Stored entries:
>>>>
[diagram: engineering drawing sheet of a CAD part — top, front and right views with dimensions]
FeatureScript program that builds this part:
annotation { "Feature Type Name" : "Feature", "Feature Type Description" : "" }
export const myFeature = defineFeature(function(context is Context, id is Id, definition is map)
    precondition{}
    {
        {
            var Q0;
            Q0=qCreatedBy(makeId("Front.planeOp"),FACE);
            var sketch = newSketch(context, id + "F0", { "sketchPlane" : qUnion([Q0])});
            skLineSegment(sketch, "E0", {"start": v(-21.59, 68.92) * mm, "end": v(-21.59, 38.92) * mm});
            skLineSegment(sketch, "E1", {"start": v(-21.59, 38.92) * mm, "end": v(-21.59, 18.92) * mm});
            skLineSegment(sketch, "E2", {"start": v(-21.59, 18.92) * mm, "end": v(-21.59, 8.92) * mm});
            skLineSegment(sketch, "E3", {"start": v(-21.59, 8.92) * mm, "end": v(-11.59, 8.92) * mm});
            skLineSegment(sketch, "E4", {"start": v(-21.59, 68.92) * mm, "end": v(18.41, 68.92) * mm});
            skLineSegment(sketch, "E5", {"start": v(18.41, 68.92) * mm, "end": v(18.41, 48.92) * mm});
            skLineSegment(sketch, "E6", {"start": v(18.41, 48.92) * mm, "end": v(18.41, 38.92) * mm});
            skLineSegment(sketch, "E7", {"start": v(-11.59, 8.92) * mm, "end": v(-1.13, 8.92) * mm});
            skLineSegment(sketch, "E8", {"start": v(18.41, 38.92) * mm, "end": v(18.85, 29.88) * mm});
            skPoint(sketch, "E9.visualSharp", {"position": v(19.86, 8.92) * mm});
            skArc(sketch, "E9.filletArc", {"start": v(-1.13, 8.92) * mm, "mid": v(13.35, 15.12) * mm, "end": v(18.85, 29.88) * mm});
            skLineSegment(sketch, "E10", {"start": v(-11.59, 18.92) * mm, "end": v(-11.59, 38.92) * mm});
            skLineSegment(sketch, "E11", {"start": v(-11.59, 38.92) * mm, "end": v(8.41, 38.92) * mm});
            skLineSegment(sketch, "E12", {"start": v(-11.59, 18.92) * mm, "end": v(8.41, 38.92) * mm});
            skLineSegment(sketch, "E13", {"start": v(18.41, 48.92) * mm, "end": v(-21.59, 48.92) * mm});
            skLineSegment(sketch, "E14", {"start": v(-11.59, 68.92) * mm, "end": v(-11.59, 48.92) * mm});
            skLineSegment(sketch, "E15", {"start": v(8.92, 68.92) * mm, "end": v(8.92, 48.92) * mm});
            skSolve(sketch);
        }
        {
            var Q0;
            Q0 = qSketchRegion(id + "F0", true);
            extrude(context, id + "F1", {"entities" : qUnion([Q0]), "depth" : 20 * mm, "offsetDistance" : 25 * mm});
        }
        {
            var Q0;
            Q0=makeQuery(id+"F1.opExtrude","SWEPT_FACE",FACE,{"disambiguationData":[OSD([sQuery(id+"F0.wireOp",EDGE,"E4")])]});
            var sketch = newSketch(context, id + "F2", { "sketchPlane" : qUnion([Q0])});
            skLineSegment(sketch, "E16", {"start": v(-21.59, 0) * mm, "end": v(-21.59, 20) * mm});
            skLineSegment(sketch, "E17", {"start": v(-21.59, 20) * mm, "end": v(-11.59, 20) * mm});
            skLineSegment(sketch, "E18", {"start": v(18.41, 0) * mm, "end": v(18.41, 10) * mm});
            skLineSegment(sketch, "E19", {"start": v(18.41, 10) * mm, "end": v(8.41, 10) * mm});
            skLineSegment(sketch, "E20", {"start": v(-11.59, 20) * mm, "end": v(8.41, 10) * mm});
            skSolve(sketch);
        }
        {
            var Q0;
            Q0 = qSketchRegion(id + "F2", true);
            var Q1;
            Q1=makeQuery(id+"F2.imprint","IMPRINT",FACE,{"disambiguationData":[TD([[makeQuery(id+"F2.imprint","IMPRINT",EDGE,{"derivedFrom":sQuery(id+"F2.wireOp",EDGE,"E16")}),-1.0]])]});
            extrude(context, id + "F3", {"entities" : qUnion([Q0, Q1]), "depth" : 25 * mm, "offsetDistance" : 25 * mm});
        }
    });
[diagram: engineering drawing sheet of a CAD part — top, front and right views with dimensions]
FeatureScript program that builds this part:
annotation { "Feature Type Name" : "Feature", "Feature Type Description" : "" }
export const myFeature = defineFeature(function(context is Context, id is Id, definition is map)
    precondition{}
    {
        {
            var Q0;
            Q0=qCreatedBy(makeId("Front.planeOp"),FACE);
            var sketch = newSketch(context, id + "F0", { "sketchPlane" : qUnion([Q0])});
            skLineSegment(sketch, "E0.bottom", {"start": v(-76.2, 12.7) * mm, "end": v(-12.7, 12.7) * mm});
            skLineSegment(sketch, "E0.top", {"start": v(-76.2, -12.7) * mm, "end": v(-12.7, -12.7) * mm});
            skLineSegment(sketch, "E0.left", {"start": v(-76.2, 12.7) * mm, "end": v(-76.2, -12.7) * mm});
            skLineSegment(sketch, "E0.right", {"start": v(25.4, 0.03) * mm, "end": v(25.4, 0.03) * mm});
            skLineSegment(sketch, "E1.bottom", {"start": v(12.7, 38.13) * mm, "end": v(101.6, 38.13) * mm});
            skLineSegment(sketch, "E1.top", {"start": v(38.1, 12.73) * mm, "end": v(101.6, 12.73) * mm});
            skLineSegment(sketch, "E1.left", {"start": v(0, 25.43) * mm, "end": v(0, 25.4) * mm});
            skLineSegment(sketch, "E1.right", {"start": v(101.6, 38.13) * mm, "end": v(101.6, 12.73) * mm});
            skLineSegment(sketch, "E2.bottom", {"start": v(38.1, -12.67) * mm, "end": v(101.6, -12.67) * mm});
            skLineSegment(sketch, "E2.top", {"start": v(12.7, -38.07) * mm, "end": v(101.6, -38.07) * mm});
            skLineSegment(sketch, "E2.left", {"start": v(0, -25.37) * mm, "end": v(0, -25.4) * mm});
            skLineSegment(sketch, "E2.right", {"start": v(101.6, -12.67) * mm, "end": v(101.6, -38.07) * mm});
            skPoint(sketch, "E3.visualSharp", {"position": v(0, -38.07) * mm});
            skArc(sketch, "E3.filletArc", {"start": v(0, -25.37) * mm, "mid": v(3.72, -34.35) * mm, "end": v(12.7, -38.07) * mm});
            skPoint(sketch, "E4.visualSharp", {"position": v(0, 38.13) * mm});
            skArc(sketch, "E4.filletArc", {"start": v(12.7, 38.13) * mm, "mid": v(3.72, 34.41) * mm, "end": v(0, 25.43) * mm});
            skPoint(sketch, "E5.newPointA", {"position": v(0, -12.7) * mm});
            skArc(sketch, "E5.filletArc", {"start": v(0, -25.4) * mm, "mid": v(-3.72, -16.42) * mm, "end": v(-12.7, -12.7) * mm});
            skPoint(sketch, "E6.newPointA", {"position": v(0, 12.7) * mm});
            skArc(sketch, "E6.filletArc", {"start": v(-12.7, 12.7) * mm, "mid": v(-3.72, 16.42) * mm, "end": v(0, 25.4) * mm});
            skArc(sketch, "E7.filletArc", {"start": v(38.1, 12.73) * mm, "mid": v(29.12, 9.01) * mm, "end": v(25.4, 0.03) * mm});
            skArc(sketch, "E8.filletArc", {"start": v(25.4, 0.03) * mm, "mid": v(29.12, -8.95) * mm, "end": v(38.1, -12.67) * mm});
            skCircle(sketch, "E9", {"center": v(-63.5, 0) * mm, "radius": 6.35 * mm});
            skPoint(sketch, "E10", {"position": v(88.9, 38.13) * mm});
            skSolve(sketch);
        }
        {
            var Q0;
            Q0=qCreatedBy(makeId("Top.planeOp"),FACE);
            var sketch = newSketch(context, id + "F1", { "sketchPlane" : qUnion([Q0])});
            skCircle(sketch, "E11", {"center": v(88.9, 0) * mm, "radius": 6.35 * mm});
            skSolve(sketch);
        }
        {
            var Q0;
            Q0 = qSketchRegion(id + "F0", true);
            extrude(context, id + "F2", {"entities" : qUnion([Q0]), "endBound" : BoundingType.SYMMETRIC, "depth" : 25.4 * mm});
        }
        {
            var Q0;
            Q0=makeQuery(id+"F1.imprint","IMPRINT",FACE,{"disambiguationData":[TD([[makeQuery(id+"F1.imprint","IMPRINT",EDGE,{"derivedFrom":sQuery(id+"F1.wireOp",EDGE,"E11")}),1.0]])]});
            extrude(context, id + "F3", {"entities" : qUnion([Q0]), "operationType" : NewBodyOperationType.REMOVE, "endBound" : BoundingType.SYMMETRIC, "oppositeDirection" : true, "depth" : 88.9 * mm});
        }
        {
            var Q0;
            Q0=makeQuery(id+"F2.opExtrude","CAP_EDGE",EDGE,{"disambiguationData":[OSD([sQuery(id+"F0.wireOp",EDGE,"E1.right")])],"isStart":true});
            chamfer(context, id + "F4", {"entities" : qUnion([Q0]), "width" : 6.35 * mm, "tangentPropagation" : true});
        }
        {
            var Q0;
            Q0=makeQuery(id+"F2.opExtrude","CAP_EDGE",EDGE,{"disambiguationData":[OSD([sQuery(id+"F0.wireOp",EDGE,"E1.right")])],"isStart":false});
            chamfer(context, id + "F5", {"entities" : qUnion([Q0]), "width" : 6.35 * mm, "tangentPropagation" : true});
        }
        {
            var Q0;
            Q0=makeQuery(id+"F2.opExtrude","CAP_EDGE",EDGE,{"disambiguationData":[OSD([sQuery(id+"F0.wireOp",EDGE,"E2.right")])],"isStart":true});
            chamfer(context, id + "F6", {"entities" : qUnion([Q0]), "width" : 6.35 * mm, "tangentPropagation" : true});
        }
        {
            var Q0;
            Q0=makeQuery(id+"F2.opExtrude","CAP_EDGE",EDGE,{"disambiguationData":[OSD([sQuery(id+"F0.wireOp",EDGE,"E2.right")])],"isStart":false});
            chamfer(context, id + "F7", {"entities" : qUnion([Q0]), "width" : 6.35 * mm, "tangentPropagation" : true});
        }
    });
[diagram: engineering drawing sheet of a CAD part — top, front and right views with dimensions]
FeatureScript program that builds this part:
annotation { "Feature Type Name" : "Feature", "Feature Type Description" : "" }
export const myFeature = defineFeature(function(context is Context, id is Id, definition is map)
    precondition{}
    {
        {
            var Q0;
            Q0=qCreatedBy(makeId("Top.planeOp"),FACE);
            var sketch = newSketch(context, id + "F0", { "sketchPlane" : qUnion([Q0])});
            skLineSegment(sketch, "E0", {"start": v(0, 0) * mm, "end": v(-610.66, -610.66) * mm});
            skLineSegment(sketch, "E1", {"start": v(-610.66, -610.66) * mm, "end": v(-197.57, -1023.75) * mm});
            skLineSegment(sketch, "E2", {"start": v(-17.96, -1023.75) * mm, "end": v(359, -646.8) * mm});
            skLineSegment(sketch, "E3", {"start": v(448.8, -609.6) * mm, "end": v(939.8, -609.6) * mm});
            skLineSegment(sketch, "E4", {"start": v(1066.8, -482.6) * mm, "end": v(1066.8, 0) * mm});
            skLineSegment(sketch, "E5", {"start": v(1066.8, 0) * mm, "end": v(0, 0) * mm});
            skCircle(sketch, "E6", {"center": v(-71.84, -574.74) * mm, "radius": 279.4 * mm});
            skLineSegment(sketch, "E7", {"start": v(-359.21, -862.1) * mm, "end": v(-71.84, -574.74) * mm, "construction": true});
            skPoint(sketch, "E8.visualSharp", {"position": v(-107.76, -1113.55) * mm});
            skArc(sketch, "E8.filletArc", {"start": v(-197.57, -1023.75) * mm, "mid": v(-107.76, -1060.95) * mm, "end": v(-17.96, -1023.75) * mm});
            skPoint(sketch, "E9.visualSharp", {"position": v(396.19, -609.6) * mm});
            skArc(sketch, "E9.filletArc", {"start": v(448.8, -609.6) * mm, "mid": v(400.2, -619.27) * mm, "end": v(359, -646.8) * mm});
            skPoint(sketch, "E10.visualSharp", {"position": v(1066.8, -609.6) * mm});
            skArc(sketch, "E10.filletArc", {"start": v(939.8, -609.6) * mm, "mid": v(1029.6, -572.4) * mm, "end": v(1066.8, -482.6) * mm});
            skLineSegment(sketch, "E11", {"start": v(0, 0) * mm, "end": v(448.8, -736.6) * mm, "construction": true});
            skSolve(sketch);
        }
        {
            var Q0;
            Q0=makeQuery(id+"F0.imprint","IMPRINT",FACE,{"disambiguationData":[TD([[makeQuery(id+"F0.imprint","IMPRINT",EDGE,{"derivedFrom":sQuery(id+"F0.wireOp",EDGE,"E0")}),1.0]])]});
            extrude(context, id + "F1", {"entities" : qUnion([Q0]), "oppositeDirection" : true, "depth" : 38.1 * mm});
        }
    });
<<<<
● INSTRUCTIONS TO FOLLOW:
Take the part of the records from the start through the line containing "v(13.35, 15.12) *" and write it out again. Switch each "skLineSegment" to "skLine" and leave everything else as it is.

● COMPLETED EXERCISE:
[diagram: engineering drawing sheet of a CAD part — top, front and right views with dimensions]
FeatureScript program that builds this part:
annotation { "Feature Type Name" : "Feature", "Feature Type Description" : "" }
export const myFeature = defineFeature(function(context is Context, id is Id, definition is map)
    precondition{}
    {
        {
            var Q0;
            Q0=qCreatedBy(makeId("Front.planeOp"),FACE);
            var sketch = newSketch(context, id + "F0", { "sketchPlane" : qUnion([Q0])});
            skLine(sketch, "E0", {"start": v(-21.59, 68.92) * mm, "end": v(-21.59, 38.92) * mm});
            skLine(sketch, "E1", {"start": v(-21.59, 38.92) * mm, "end": v(-21.59, 18.92) * mm});
            skLine(sketch, "E2", {"start": v(-21.59, 18.92) * mm, "end": v(-21.59, 8.92) * mm});
            skLine(sketch, "E3", {"start": v(-21.59, 8.92) * mm, "end": v(-11.59, 8.92) * mm});
            skLine(sketch, "E4", {"start": v(-21.59, 68.92) * mm, "end": v(18.41, 68.92) * mm});
            skLine(sketch, "E5", {"start": v(18.41, 68.92) * mm, "end": v(18.41, 48.92) * mm});
            skLine(sketch, "E6", {"start": v(18.41, 48.92) * mm, "end": v(18.41, 38.92) * mm});
            skLine(sketch, "E7", {"start": v(-11.59, 8.92) * mm, "end": v(-1.13, 8.92) * mm});
            skLine(sketch, "E8", {"start": v(18.41, 38.92) * mm, "end": v(18.85, 29.88) * mm});
            skPoint(sketch, "E9.visualSharp", {"position": v(19.86, 8.92) * mm});
            skArc(sketch, "E9.filletArc", {"start": v(-1.13, 8.92) * mm, "mid": v(13.35, 15.12) * mm, "end": v(18.85, 29.88) * mm});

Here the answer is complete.